EXTRACT:
▽
Microsoft trying to set own antitrust remedy, says Opera CEO

Stripping out IE from Windows 7 is an attempt to duplicate a failed remedy from an earlier antitrust ruling, Opera says

Microsoft's plan to strip out its Internet Explorer (IE) browser from Windows 7, due for sale in the fall, in Europe is designed to force the European Commission's hand as it devises an antitrust remedy to restore fair competition in the browser market, said Jon von Tetzchner, the CEO of Norwegian browser maker Opera.

"Microsoft is trying to set the remedy itself by stripping out IE," he said in a phone interview Friday.

[ Microsoft had hoped to avoid further antitrust trouble with its move to sell Windows 7 in Europe without a browser, but the EC will pursue an antitrust case despite Microsoft's IE decision. | Keep up on the day's tech news headlines with InfoWorld's Today's Headlines: First Look newsletter and InfoWorld Daily podcast. ]

Opera complained to the Commission about the bundling of IE in Windows in 2007. The complaint sparked an antitrust probe that resulted in formal charges of monopoly abuse in January this year.
△
DATA BLOCK:
▽
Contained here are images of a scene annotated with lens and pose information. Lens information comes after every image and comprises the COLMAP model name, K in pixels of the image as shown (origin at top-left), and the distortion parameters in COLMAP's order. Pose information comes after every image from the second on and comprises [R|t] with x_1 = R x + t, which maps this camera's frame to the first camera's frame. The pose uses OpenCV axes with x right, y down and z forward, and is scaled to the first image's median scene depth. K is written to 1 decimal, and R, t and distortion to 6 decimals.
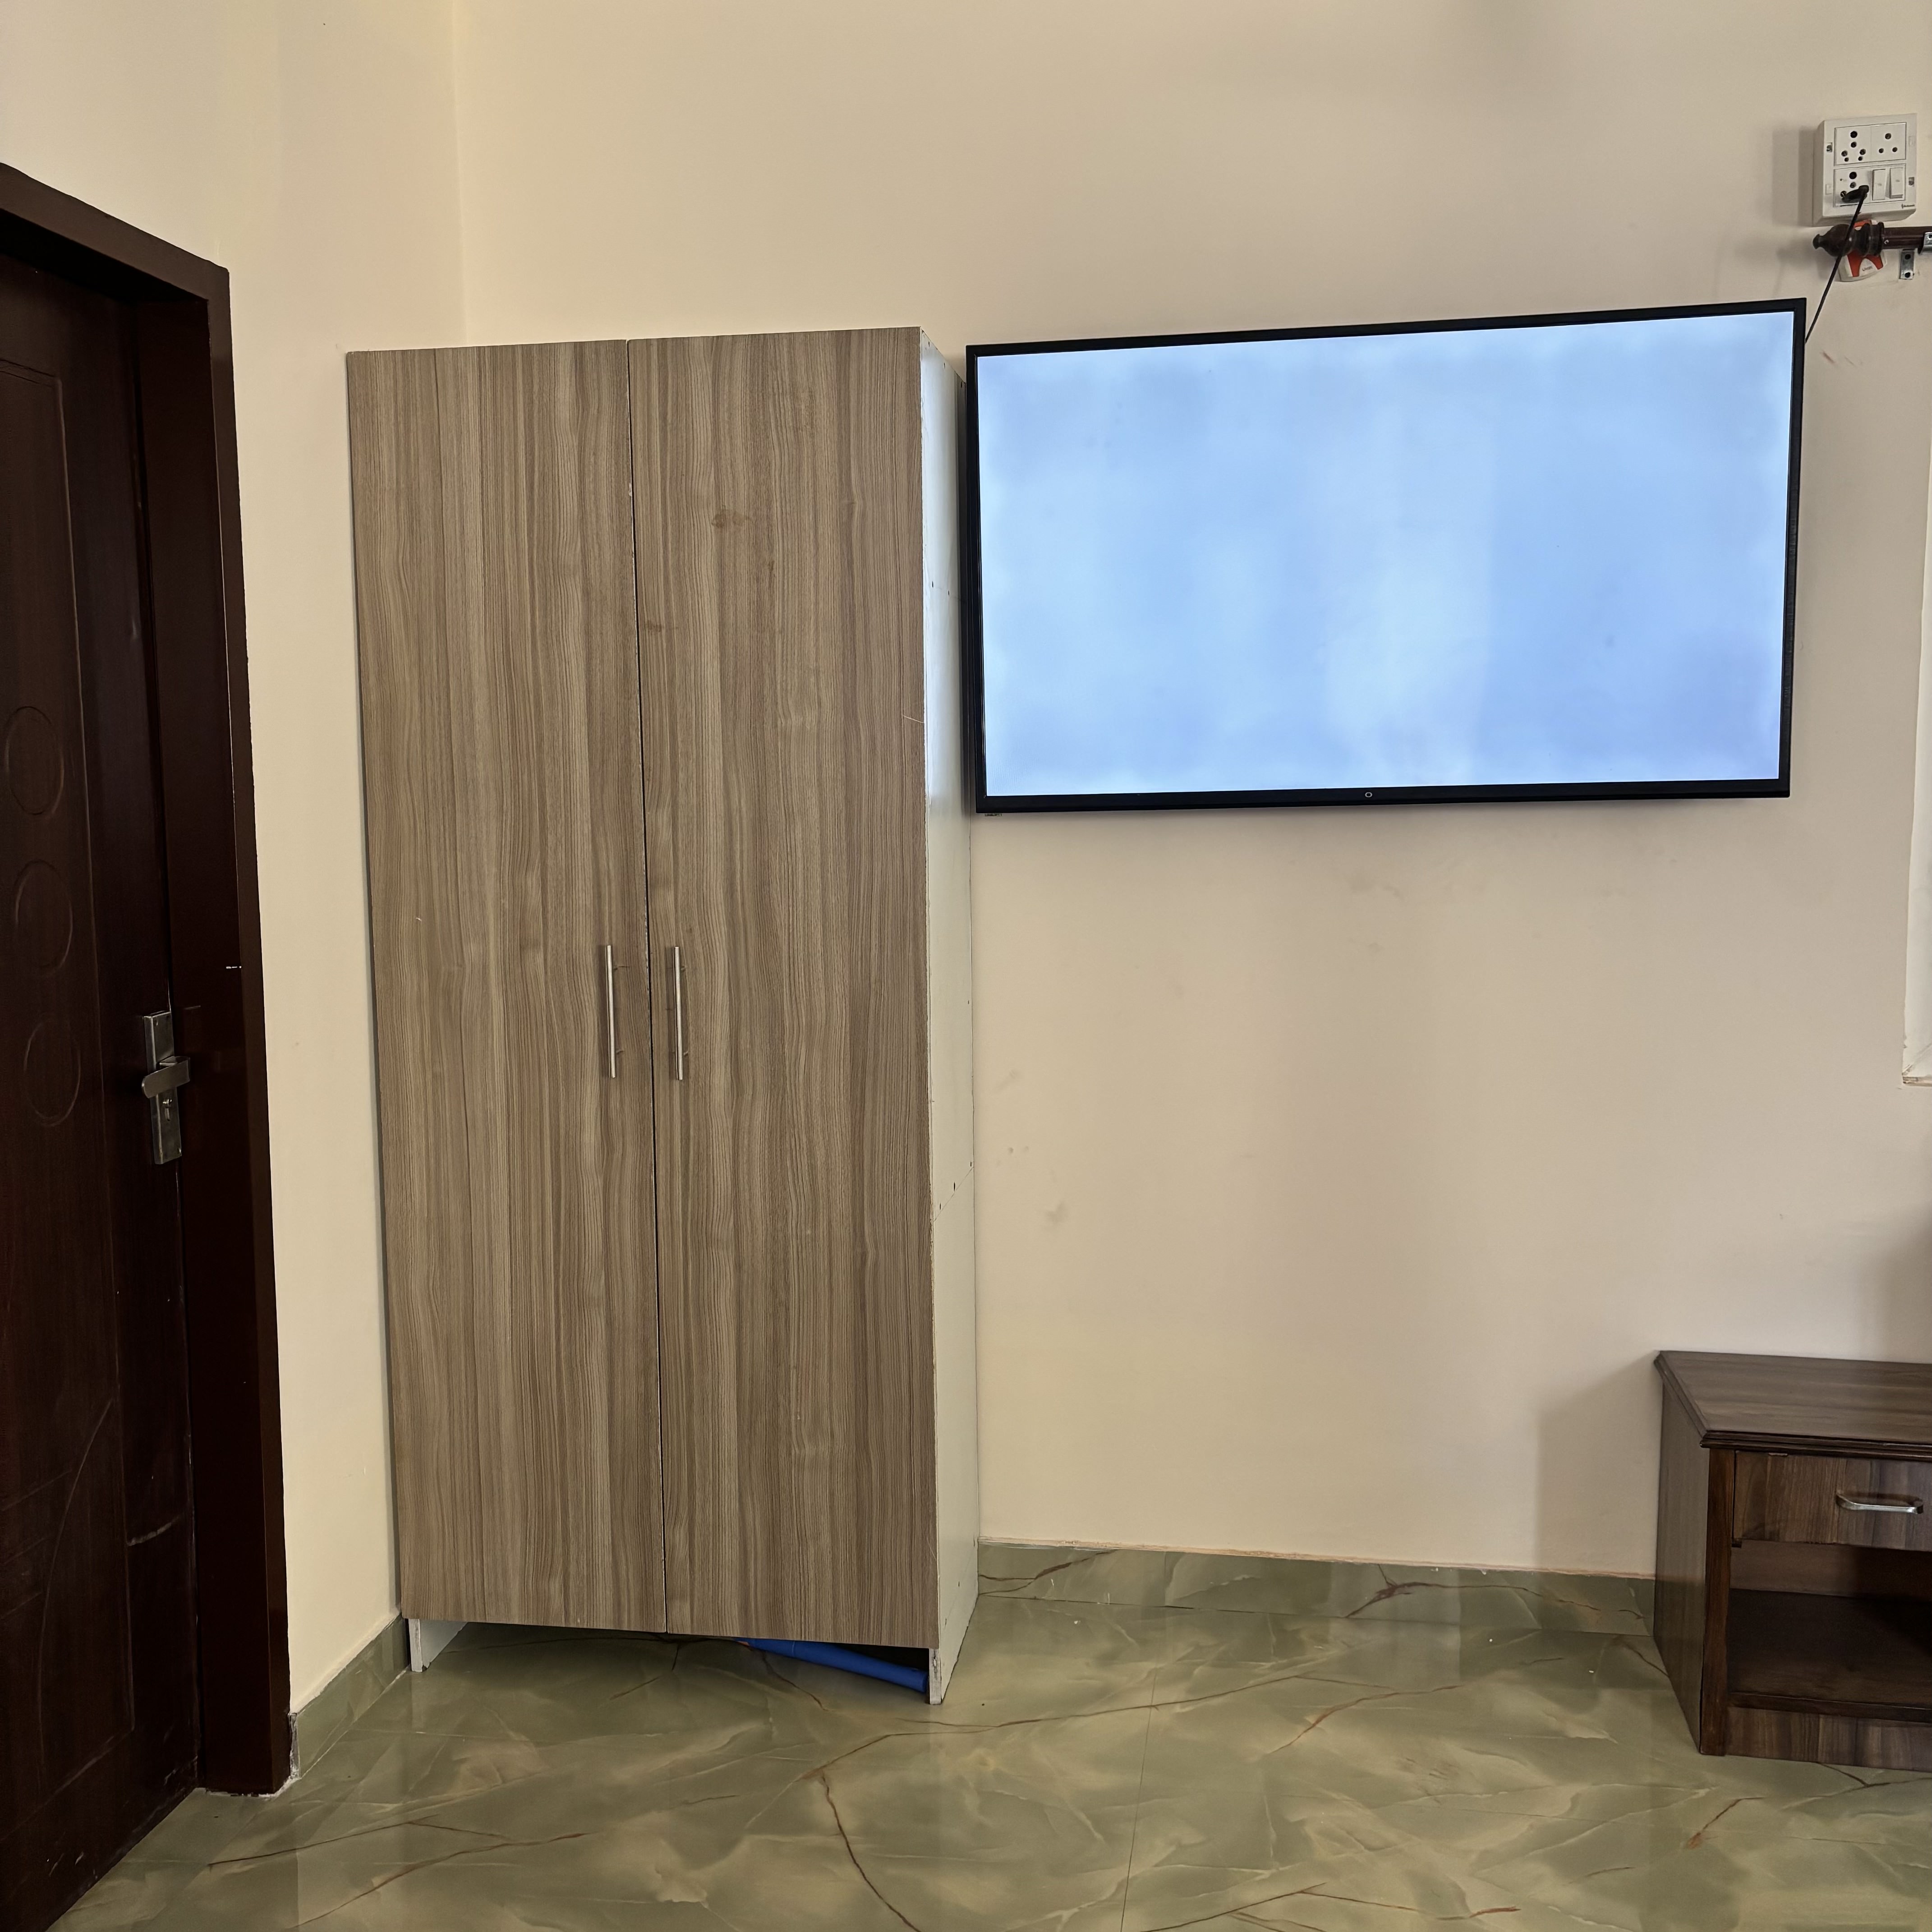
lens RADIAL K [[1914.6, 0, 965.7], [0, 1914.6, 965.5], [0, 0, 1]] dist [0.013319, 0.000000]
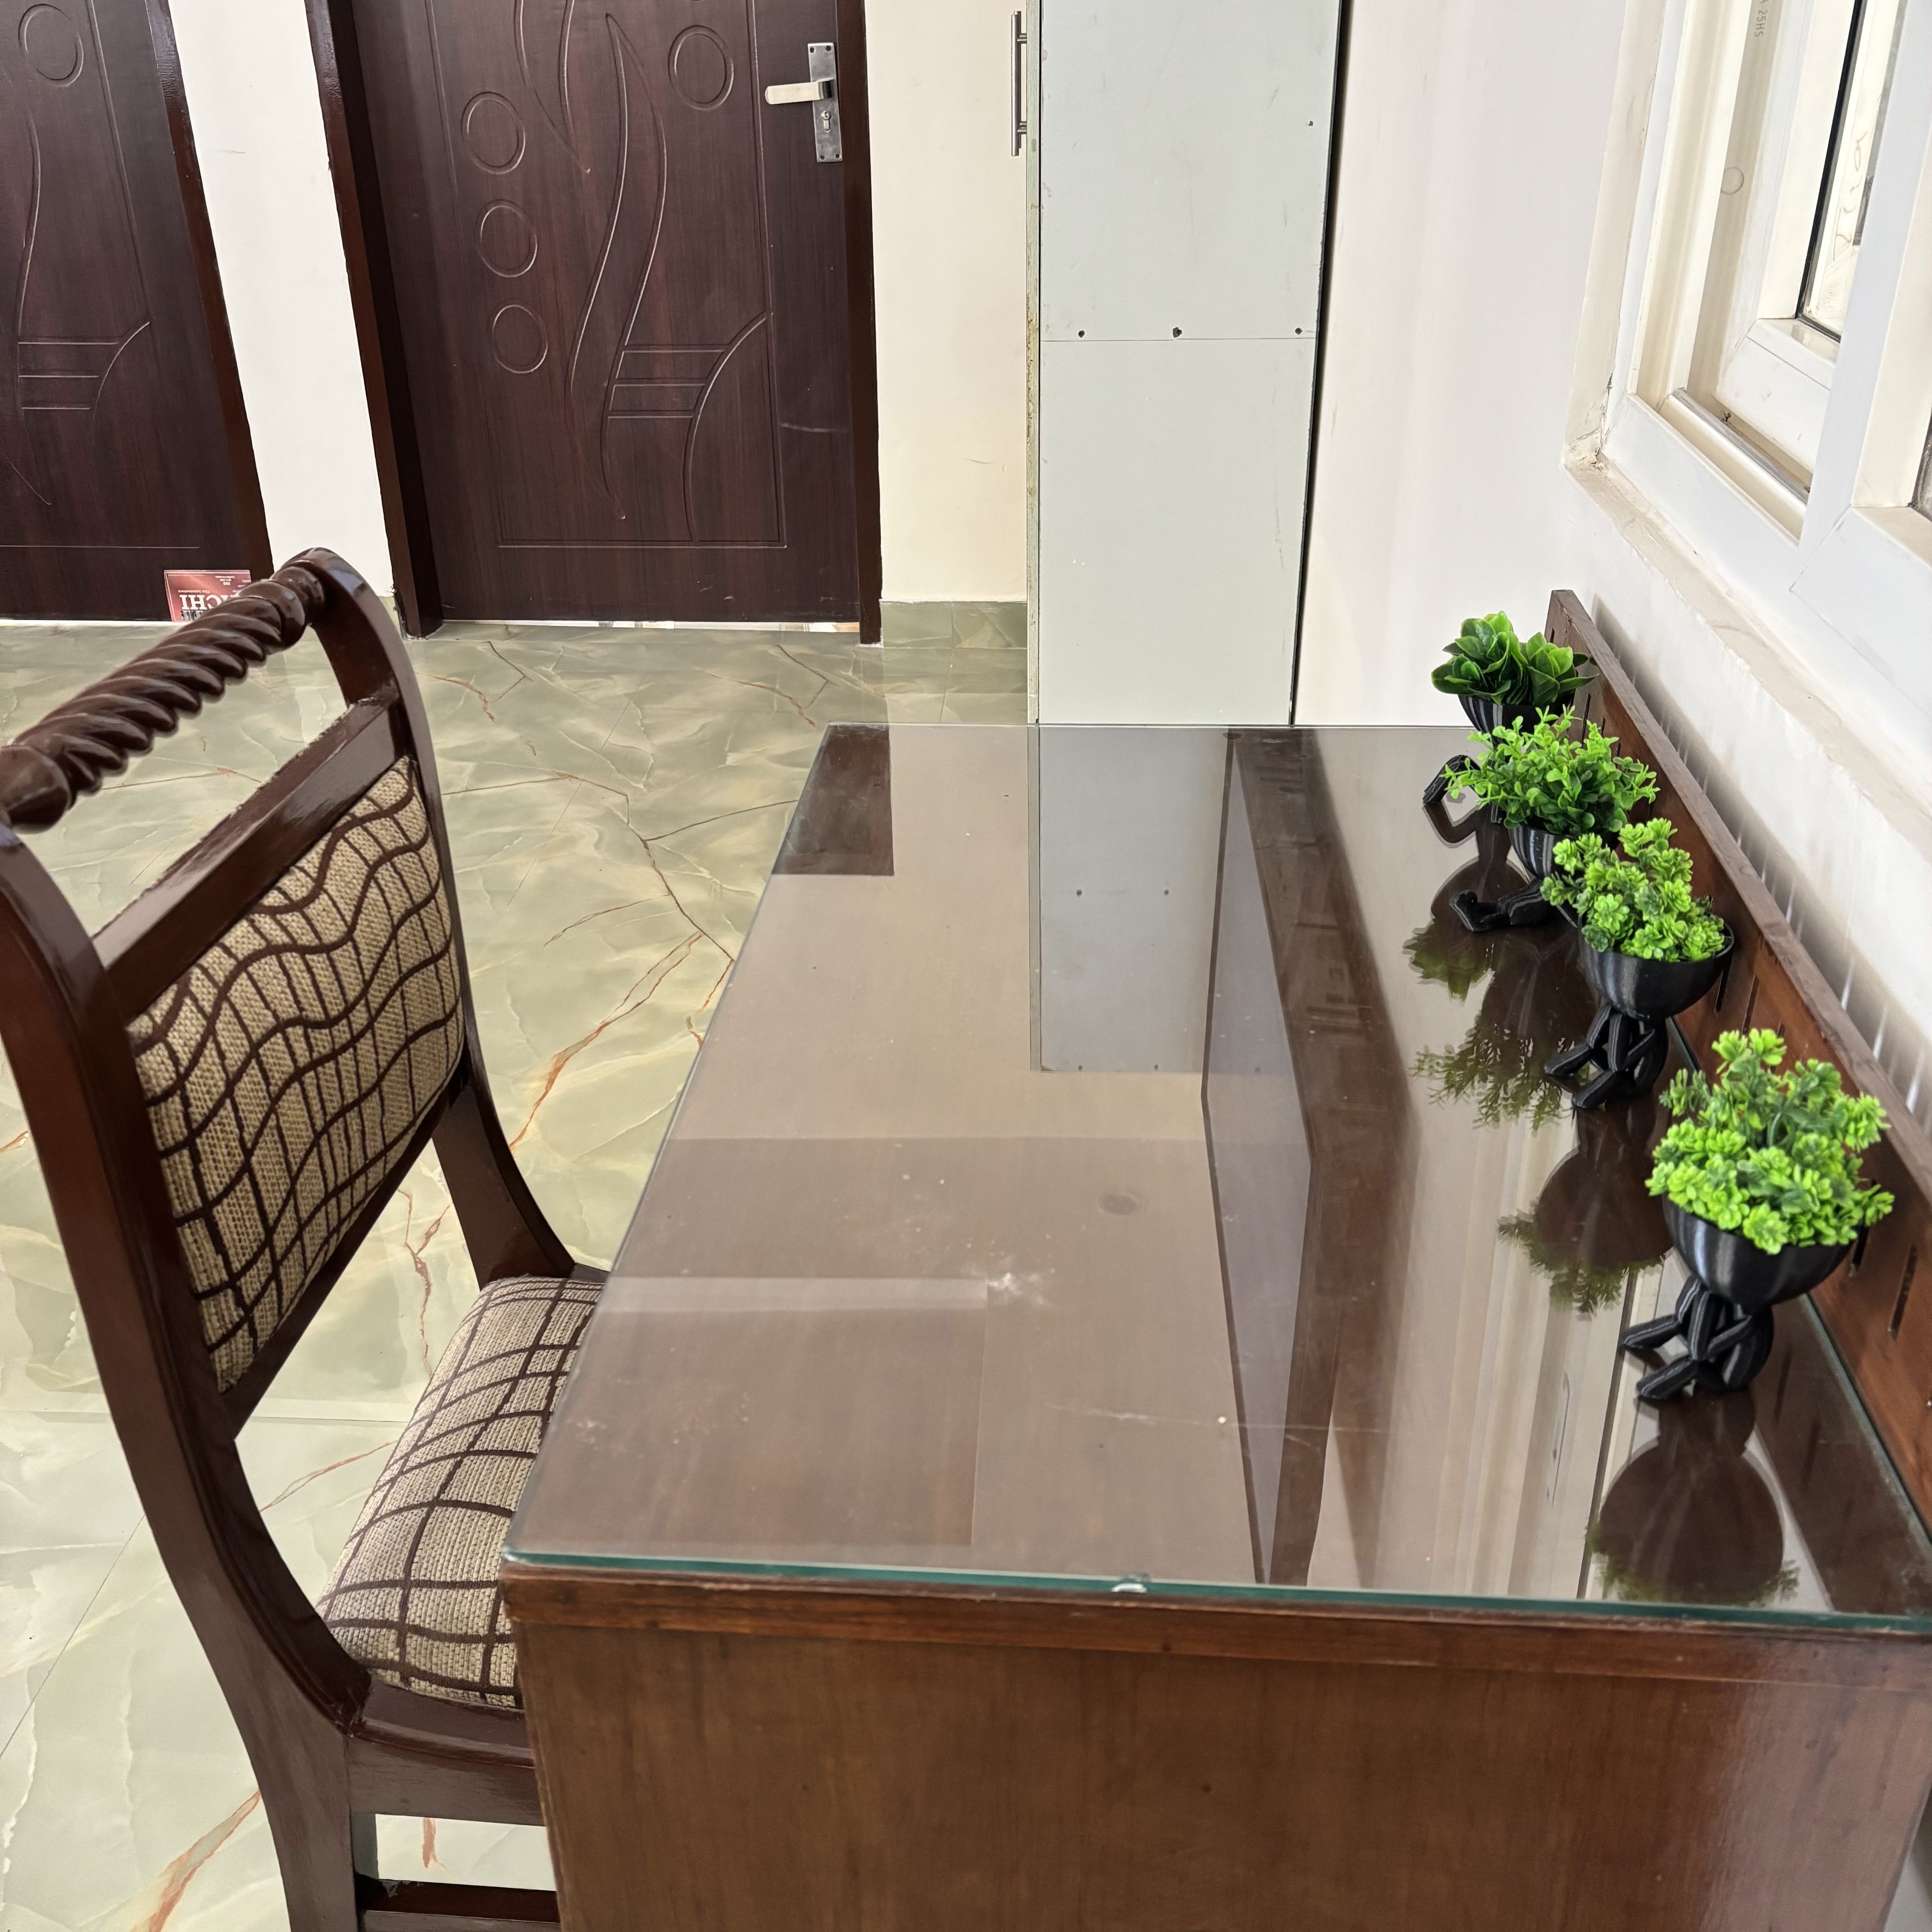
lens RADIAL K [[1914.6, 0, 967.6], [0, 1914.6, 965.9], [0, 0, 1]] dist [0.013319, 0.000000]
pose [[0.105073, 0.471387, -0.875645, 1.112143], [-0.091792, 0.881357, 0.463447, -0.038975], [0.990219, 0.031682, 0.135877, 0.950790]]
△
WHAT YOU NEED TO DO: Decide whether each statement agrees with the article about Microsoft's Internet Explorer plan. Answer yes or no, and quote the deciding words of the article. 1. Opera complained to the Commission in 2007 about the bundling of IE in Windows. 2. Jon von Tetzchner made his remarks in an email interview. 3. Formal charges of monopoly abuse followed in January. Rely solely on the article about Microsoft's Internet Explorer plan.

WRITTEN ANSWER:
1. Yes: "Opera complained to the Commission about the bundling of IE in Windows in 2007."
2. No: "he said in a phone interview Friday."
3. Yes: "resulted in formal charges of monopoly abuse in January this year."